ASSIGNED TASK:
Each line from the first down to the one containing "text_box [548, 381, 1046, 520]" should be returned exactly as it appears below.

++++ EXTRACTED RECORDS

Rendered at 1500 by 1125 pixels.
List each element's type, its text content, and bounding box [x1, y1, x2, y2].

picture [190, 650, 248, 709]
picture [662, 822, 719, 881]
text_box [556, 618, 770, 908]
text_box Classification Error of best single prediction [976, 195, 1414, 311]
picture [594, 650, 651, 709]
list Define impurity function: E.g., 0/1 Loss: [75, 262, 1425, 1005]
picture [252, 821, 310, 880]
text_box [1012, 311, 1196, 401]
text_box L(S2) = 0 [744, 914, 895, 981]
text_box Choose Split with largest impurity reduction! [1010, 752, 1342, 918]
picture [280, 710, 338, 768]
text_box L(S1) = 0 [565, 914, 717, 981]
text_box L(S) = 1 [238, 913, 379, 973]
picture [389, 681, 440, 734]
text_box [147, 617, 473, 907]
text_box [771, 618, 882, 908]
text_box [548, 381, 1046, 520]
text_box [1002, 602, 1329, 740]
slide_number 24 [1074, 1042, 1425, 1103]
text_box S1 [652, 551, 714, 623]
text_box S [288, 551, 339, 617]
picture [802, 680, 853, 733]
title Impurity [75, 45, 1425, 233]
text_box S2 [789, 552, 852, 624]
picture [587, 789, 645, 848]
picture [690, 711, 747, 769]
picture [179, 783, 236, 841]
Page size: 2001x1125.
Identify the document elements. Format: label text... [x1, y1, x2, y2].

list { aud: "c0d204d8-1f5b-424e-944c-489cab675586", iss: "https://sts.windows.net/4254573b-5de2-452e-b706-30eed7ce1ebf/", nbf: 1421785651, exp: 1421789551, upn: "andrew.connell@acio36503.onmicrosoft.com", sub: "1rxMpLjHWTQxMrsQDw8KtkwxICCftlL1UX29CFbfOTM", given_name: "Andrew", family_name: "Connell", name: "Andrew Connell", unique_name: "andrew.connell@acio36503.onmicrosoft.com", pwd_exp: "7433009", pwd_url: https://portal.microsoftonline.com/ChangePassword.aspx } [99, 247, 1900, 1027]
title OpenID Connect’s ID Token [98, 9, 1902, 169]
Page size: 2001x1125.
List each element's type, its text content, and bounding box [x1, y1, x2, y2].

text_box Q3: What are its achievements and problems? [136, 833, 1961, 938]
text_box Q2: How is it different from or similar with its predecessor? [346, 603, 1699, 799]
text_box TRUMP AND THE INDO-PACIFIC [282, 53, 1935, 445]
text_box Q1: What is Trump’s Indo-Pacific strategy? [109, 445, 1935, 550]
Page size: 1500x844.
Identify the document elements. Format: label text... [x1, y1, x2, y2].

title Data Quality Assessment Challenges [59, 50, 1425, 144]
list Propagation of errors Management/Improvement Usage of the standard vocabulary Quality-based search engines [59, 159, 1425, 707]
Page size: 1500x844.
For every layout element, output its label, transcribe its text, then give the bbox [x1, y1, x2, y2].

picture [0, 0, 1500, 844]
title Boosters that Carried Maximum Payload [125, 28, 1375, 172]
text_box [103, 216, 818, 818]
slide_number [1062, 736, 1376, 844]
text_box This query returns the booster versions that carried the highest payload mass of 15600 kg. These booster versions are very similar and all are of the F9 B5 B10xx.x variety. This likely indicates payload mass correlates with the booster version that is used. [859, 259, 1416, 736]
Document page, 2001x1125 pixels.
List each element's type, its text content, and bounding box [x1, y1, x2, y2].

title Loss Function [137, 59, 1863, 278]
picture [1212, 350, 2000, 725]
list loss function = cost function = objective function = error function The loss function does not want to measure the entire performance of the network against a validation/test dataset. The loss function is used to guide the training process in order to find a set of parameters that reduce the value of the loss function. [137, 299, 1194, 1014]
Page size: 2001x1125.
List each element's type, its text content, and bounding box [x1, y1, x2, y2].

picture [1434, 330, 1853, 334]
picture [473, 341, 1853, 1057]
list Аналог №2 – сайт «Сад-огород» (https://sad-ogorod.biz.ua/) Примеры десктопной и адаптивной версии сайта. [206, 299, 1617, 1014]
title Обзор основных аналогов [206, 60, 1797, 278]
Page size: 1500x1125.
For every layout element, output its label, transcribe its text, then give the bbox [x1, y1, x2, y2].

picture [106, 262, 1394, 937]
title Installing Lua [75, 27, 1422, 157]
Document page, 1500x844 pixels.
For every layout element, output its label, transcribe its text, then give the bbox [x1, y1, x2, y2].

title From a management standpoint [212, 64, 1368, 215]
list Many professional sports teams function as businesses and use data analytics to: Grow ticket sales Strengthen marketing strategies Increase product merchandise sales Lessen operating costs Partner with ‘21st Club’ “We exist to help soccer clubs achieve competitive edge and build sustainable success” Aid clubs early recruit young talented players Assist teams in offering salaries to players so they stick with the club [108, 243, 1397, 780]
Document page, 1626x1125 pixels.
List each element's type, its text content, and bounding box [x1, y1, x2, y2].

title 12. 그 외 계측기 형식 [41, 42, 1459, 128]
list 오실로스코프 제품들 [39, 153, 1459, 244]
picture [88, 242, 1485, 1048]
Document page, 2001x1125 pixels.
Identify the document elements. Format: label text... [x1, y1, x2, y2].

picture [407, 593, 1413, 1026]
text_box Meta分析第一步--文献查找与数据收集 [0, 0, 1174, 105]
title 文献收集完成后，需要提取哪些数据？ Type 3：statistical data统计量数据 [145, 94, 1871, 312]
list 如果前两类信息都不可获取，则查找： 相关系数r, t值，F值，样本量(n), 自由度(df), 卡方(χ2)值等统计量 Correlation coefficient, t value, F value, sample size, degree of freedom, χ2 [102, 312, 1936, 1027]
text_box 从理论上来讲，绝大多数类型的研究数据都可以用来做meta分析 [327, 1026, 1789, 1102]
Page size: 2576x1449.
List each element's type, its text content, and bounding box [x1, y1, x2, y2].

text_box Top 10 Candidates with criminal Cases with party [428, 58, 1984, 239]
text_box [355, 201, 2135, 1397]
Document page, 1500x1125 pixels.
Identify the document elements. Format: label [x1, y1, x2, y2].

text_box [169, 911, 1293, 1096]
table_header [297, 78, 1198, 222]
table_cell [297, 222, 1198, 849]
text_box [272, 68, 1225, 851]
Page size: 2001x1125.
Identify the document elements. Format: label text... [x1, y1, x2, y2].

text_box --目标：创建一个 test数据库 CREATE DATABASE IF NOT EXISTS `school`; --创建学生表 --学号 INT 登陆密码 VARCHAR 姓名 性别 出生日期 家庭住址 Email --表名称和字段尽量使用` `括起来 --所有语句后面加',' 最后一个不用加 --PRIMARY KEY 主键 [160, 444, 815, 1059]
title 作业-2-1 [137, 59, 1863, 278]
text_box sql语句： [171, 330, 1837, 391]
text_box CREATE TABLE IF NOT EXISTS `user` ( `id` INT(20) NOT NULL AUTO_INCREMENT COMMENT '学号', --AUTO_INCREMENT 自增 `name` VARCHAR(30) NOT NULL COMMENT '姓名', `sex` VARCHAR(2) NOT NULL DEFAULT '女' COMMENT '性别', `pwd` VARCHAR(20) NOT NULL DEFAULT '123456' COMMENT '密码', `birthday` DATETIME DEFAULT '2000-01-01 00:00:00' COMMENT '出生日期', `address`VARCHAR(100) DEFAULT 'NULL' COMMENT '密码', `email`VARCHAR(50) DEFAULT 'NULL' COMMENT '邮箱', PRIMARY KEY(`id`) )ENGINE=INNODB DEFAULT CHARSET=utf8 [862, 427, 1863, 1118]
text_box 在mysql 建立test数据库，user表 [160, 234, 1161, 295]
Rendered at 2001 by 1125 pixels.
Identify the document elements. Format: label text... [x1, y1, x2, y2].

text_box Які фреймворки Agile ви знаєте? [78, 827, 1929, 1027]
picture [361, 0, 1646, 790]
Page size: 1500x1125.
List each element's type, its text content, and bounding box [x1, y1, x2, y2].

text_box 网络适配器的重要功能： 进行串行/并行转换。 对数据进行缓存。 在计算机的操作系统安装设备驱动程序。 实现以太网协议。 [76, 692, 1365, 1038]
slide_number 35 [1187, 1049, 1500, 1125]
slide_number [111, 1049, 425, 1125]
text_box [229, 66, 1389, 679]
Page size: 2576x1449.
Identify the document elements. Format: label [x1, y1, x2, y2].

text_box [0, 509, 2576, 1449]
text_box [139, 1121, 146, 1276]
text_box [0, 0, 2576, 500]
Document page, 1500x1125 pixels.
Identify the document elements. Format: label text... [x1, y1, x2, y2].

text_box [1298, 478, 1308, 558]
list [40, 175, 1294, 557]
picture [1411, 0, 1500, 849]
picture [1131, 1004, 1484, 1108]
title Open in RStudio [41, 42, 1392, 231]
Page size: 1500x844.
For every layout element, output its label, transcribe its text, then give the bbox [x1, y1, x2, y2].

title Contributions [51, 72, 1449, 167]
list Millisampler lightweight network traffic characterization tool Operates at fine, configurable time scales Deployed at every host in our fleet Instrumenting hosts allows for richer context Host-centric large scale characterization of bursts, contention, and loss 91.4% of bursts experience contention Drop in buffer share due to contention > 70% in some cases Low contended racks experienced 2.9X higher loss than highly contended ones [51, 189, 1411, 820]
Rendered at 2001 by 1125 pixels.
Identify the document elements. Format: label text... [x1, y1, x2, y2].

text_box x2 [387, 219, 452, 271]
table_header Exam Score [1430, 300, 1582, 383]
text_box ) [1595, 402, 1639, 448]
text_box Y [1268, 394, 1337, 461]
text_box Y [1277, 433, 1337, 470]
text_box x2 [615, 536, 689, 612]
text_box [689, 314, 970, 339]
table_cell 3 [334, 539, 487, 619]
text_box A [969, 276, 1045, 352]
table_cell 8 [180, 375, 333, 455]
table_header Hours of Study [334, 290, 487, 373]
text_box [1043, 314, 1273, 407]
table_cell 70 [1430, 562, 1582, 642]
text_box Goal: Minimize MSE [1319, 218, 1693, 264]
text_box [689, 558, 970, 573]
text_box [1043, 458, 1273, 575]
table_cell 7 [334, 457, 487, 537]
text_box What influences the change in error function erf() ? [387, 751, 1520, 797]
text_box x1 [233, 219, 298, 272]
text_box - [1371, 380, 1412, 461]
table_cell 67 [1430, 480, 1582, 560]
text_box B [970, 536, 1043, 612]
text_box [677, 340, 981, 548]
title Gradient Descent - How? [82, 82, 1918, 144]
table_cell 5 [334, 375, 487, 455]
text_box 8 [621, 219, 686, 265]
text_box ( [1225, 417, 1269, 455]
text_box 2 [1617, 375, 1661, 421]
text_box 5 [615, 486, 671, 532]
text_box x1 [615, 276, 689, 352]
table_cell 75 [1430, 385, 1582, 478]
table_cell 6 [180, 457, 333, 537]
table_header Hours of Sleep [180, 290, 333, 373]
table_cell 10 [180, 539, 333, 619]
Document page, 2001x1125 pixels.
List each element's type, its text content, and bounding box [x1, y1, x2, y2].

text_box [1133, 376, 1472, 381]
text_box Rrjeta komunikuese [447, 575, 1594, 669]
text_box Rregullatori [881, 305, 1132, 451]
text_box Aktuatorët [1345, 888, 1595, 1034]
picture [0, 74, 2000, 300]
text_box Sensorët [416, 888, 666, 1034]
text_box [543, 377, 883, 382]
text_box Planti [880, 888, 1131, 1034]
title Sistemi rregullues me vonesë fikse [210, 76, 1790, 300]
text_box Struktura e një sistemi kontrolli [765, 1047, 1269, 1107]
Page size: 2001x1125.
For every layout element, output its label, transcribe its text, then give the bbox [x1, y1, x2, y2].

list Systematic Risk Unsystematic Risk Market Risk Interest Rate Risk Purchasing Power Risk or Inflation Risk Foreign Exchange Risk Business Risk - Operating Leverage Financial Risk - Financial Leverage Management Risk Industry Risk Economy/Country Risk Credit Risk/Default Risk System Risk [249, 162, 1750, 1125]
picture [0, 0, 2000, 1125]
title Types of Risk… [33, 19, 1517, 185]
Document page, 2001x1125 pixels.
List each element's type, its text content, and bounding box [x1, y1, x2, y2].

++++++++

ANSWER SECTION:
Rendered at 1500 by 1125 pixels.
List each element's type, its text content, and bounding box [x1, y1, x2, y2].

picture [190, 650, 248, 709]
picture [662, 822, 719, 881]
text_box [556, 618, 770, 908]
text_box Classification Error of best single prediction [976, 195, 1414, 311]
picture [594, 650, 651, 709]
list Define impurity function: E.g., 0/1 Loss: [75, 262, 1425, 1005]
picture [252, 821, 310, 880]
text_box [1012, 311, 1196, 401]
text_box L(S2) = 0 [744, 914, 895, 981]
text_box Choose Split with largest impurity reduction! [1010, 752, 1342, 918]
picture [280, 710, 338, 768]
text_box L(S1) = 0 [565, 914, 717, 981]
text_box L(S) = 1 [238, 913, 379, 973]
picture [389, 681, 440, 734]
text_box [147, 617, 473, 907]
text_box [771, 618, 882, 908]
text_box [548, 381, 1046, 520]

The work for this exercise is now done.